Tickets are available for the Vancouver Opera’s production of La Traviata on their website. Performances began on April 30 and continue to play on May 7, 10 and 12, at 7:30 pm nightly. The work itself is 2 and a quarter hours long, plus intermission, so although it’s a relatively short evening at the opera, it will nurture you long after. The Blogger is tickled pink that his friend, the lovely and talented soprano Barb Towell, plays a key supporting role in this version. Ms. Towell counts Verdi amongst her favourite composers.

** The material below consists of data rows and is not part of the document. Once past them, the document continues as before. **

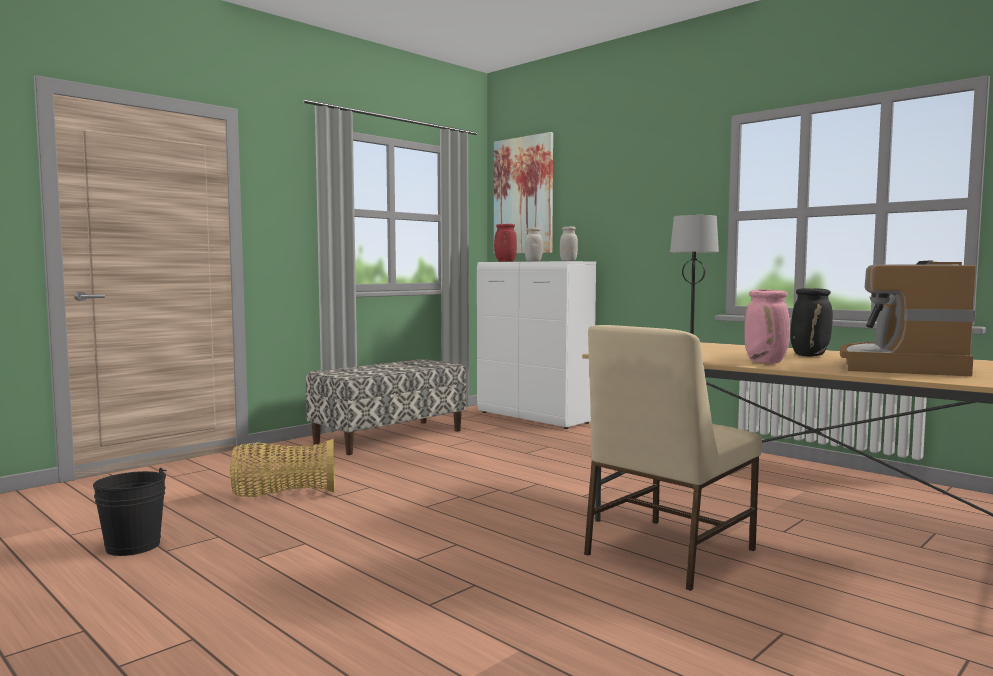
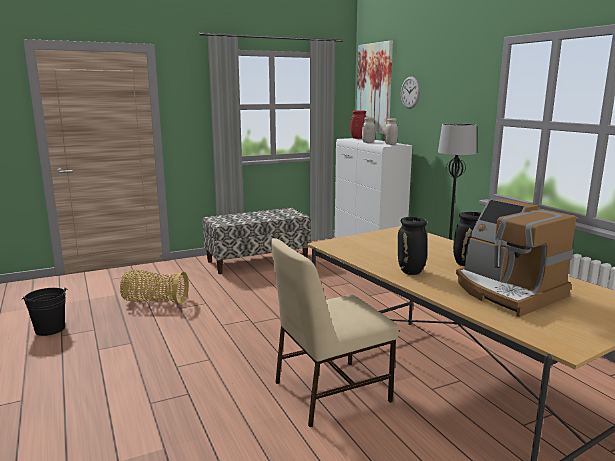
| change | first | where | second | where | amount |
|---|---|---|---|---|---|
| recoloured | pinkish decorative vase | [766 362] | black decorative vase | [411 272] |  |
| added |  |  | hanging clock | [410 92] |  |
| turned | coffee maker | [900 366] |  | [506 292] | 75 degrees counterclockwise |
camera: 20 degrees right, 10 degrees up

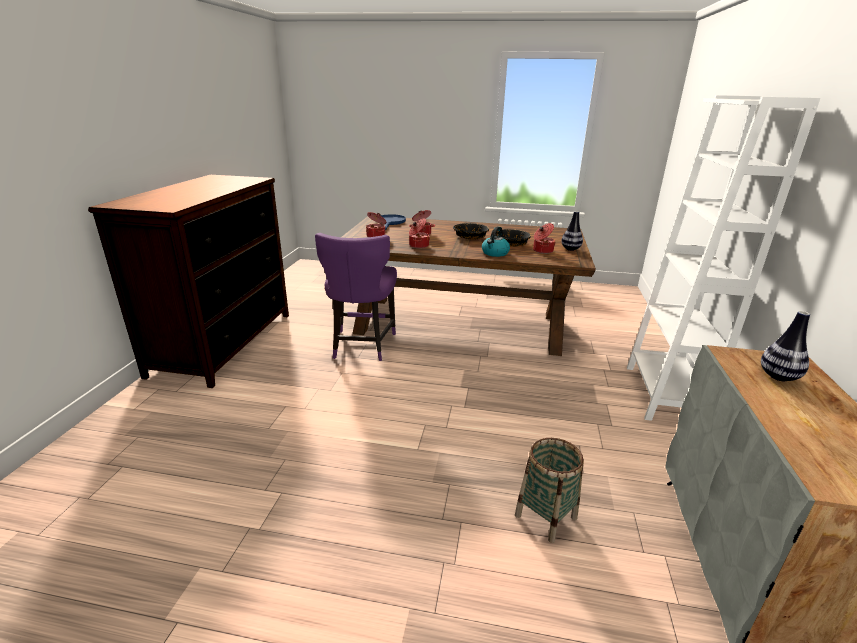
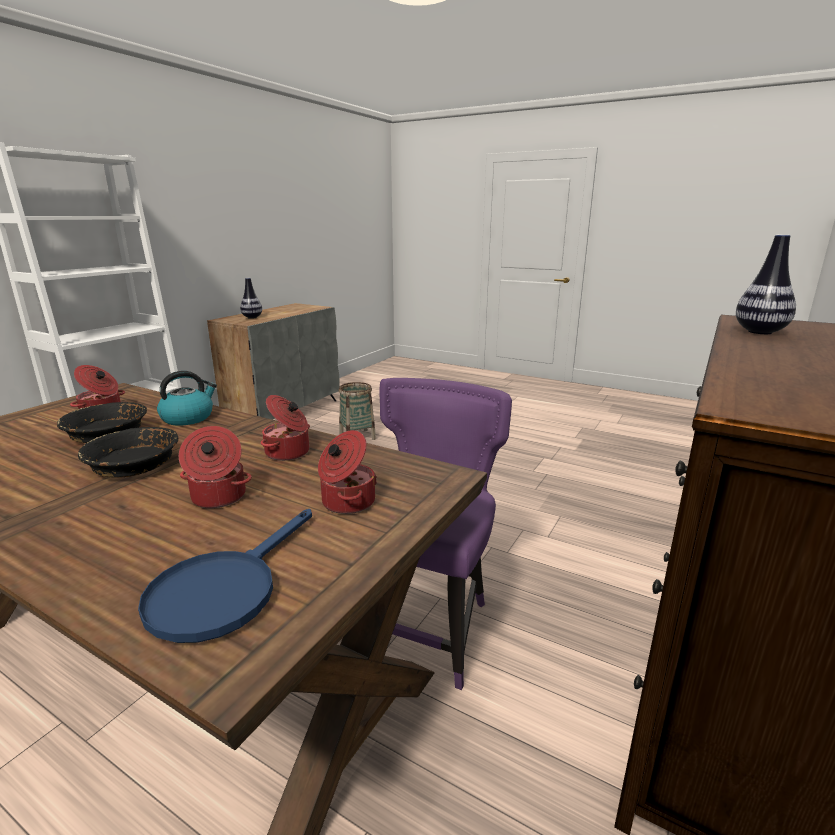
| change | first | where | second | where | amount |
|---|---|---|---|---|---|
| moved | decorative vase | [570 249] |  | [759 332] |  |
camera: 160 degrees left, 5 degrees down

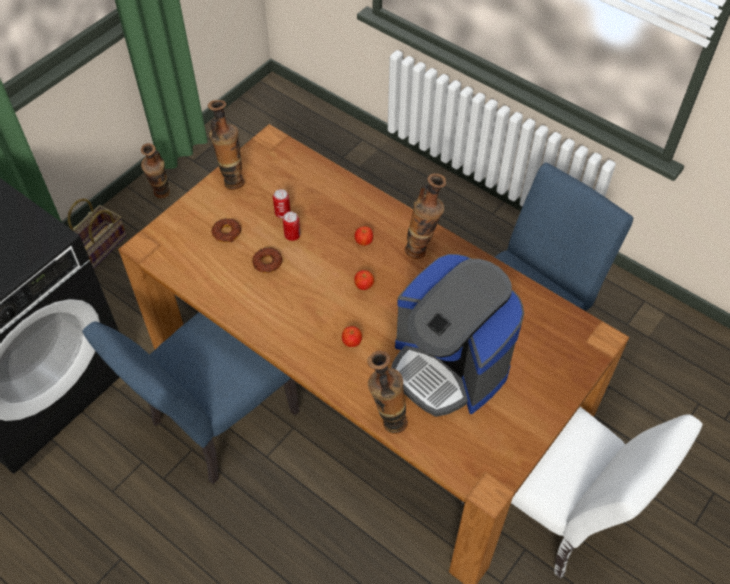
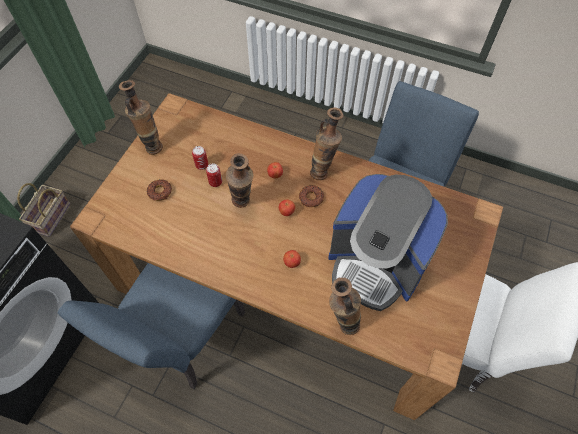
| change | first | where | second | where | amount |
|---|---|---|---|---|---|
| moved | decorative vase | [162 197] |  | [243 205] |  |
| moved | ring doughnut | [267 262] |  | [311 198] |  |
camera: 15 degrees left, 5 degrees up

To prepare yourself for the production or if you would like a refresher before attending, listen to any recording with Renee Fleming or Joan Sutherland in the title role. There is a remarkable production available on DVD starring Angela Gheorghiu, conducted by Sir Georg Solti and presented at the Royal Opera House in Covent Garden, to give a greater visual representation. And in case you’re wondering just where you may have heard a couple of the songs before in a more familiar setting, it was also the opera Richard Gere took Julia Roberts to see in Pretty Woman (you can skip to the 2:30 mark to see their arrival at the theatre).
The saying in the recent Georgia Straight review is true: a classic is a joy forever. Enrich your soul by seeing La Traviata today.